What is being asked
The records below are to be set down word for word, with every picture left out.

Recorded data

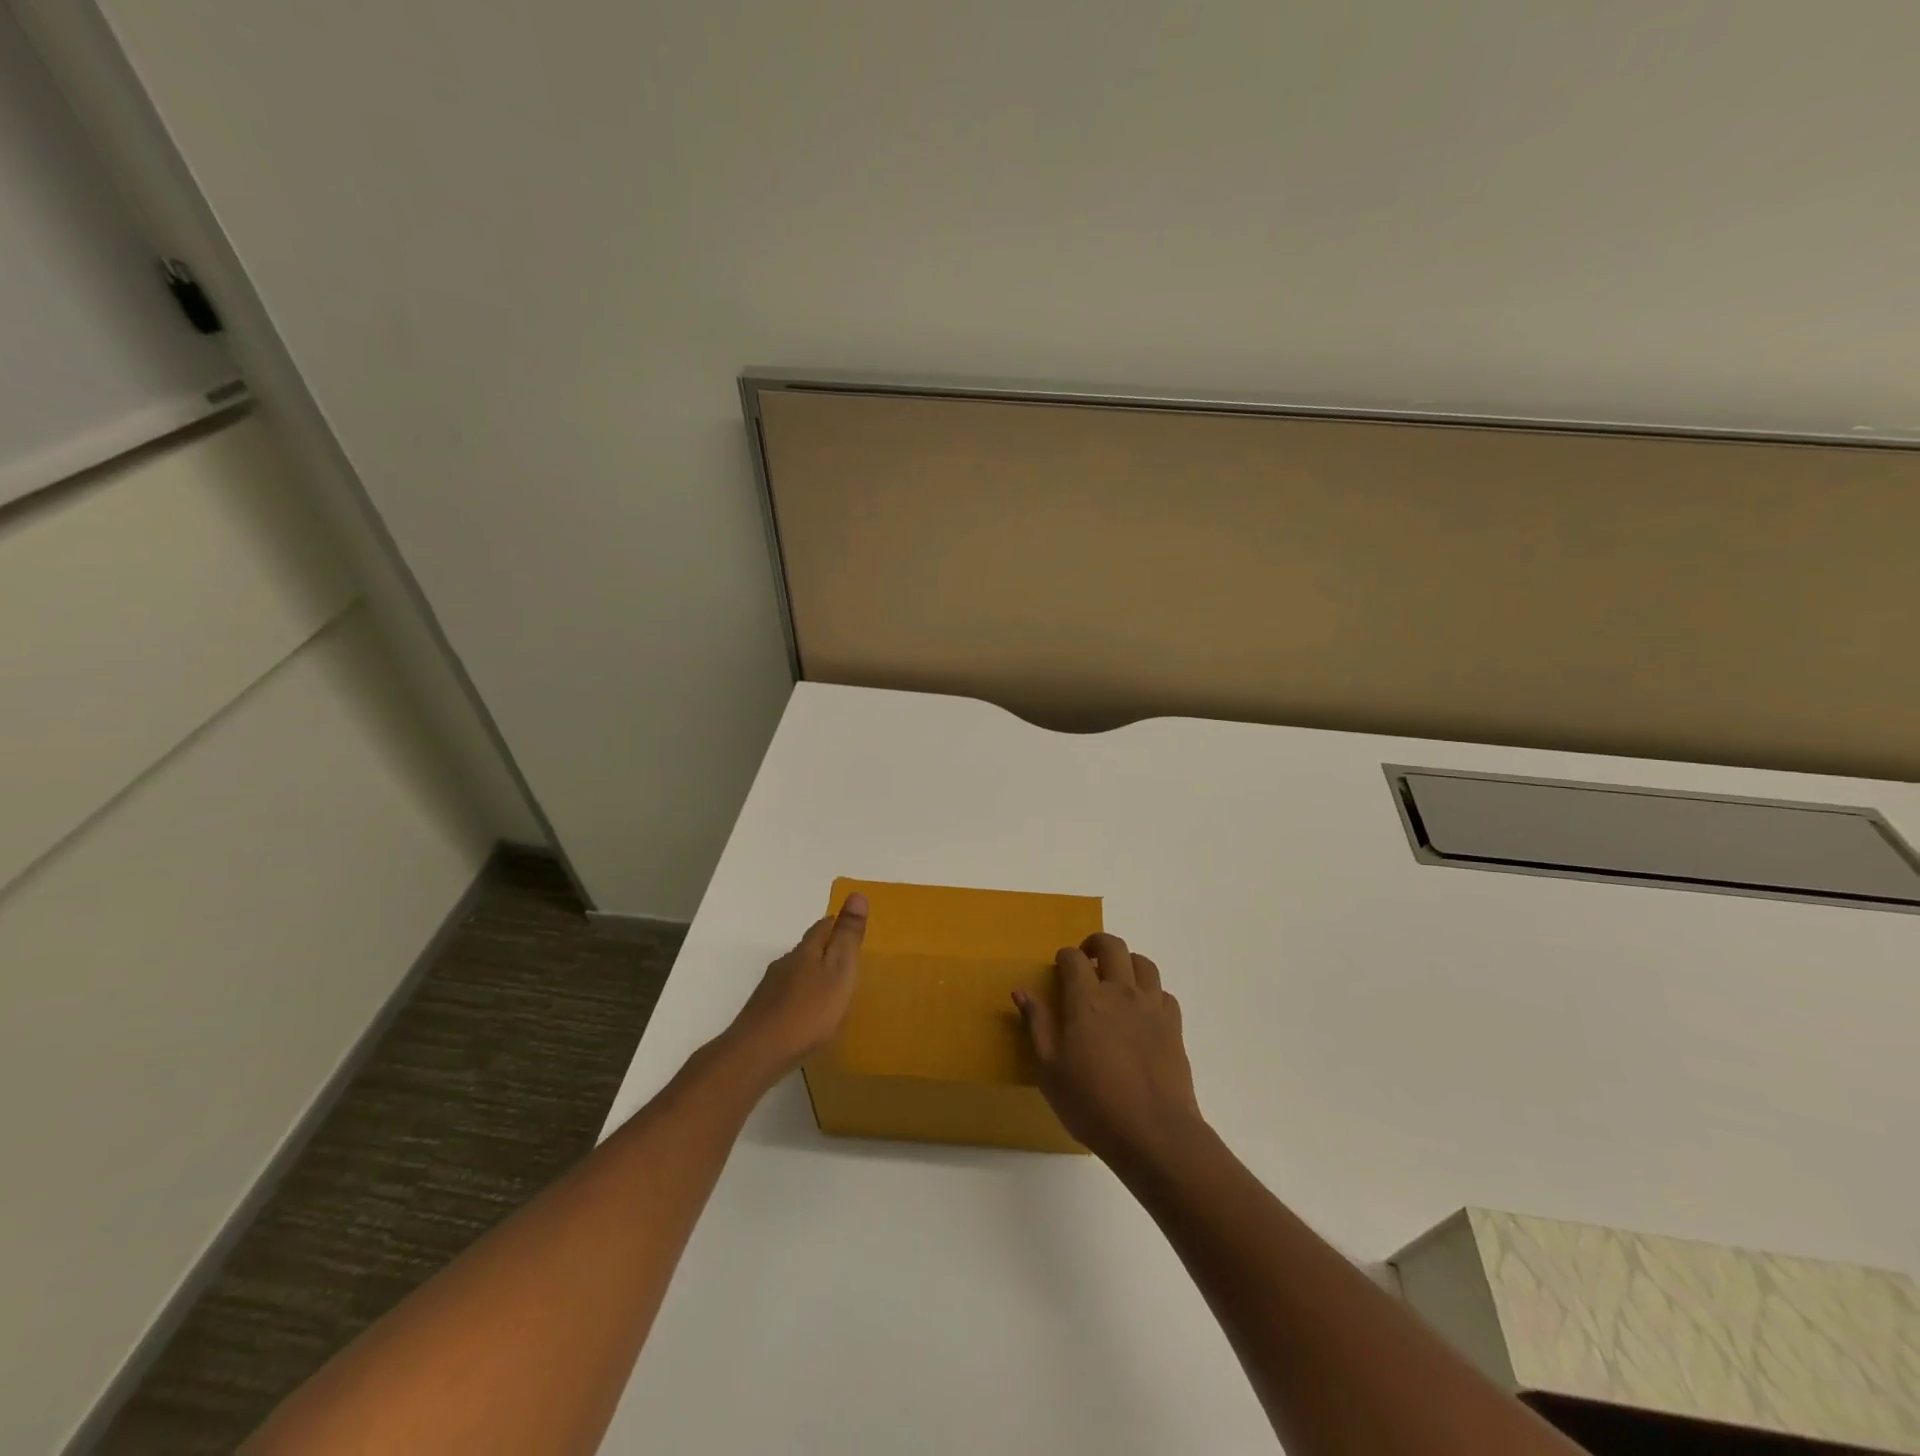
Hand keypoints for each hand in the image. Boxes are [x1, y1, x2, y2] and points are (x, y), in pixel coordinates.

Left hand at [727, 892, 867, 1076]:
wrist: (758, 1052)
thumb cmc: (809, 1010)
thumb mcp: (839, 970)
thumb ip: (848, 936)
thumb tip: (856, 894)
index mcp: (807, 950)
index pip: (823, 926)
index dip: (838, 924)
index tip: (851, 927)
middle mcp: (786, 963)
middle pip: (808, 948)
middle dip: (825, 949)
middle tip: (846, 959)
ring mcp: (771, 988)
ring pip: (795, 972)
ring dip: (812, 974)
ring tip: (830, 989)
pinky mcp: (763, 1012)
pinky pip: (787, 995)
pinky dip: (800, 997)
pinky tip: (807, 1013)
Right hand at [1014, 932, 1202, 1167]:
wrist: (1153, 1132)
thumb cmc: (1092, 1103)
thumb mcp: (1049, 1070)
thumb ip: (1037, 1025)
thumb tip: (1021, 991)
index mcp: (1086, 999)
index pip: (1073, 958)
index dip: (1064, 957)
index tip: (1059, 969)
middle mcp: (1120, 992)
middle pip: (1112, 946)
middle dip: (1096, 944)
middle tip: (1086, 959)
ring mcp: (1151, 1007)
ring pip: (1143, 963)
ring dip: (1126, 963)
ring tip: (1116, 979)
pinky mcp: (1174, 1026)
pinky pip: (1163, 993)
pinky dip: (1150, 992)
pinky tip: (1142, 1011)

Your solution
Hand keypoints for each hand in the image. Boxes are [x1, y1, x2, y2] and points are (x, y), in pixel coordinates.

Left hand at [727, 892, 867, 1076]:
wrist: (758, 1052)
thumb cmc: (809, 1010)
thumb mcp: (839, 970)
thumb ip: (848, 936)
thumb tip: (856, 894)
index mcp: (807, 950)
index pip: (823, 926)
index dip: (838, 924)
index tip: (851, 927)
middle mcp: (786, 963)
middle pip: (808, 948)
middle dip: (825, 949)
middle tip: (846, 959)
ring mcp: (771, 988)
ring pip: (795, 972)
ring dip: (812, 974)
ring tip: (830, 989)
pinky mcp: (763, 1012)
pinky pip: (787, 995)
pinky dip: (800, 997)
pinky tip: (807, 1013)
Right hand at [1014, 932, 1202, 1167]:
wrist: (1153, 1132)
thumb cmc: (1092, 1103)
thumb mcp: (1049, 1070)
thumb ip: (1037, 1025)
thumb tip: (1021, 991)
index mcp: (1086, 999)
index pip: (1073, 958)
index dip: (1064, 957)
index tip: (1059, 969)
middle mcp: (1120, 992)
middle pip: (1112, 946)
middle dip: (1096, 944)
middle tip: (1086, 959)
ring mcp: (1151, 1007)
ring pip: (1143, 963)
ring dip: (1126, 963)
ring tip: (1116, 979)
pinky mcp: (1174, 1026)
pinky pip: (1163, 993)
pinky dip: (1150, 992)
pinky tip: (1142, 1011)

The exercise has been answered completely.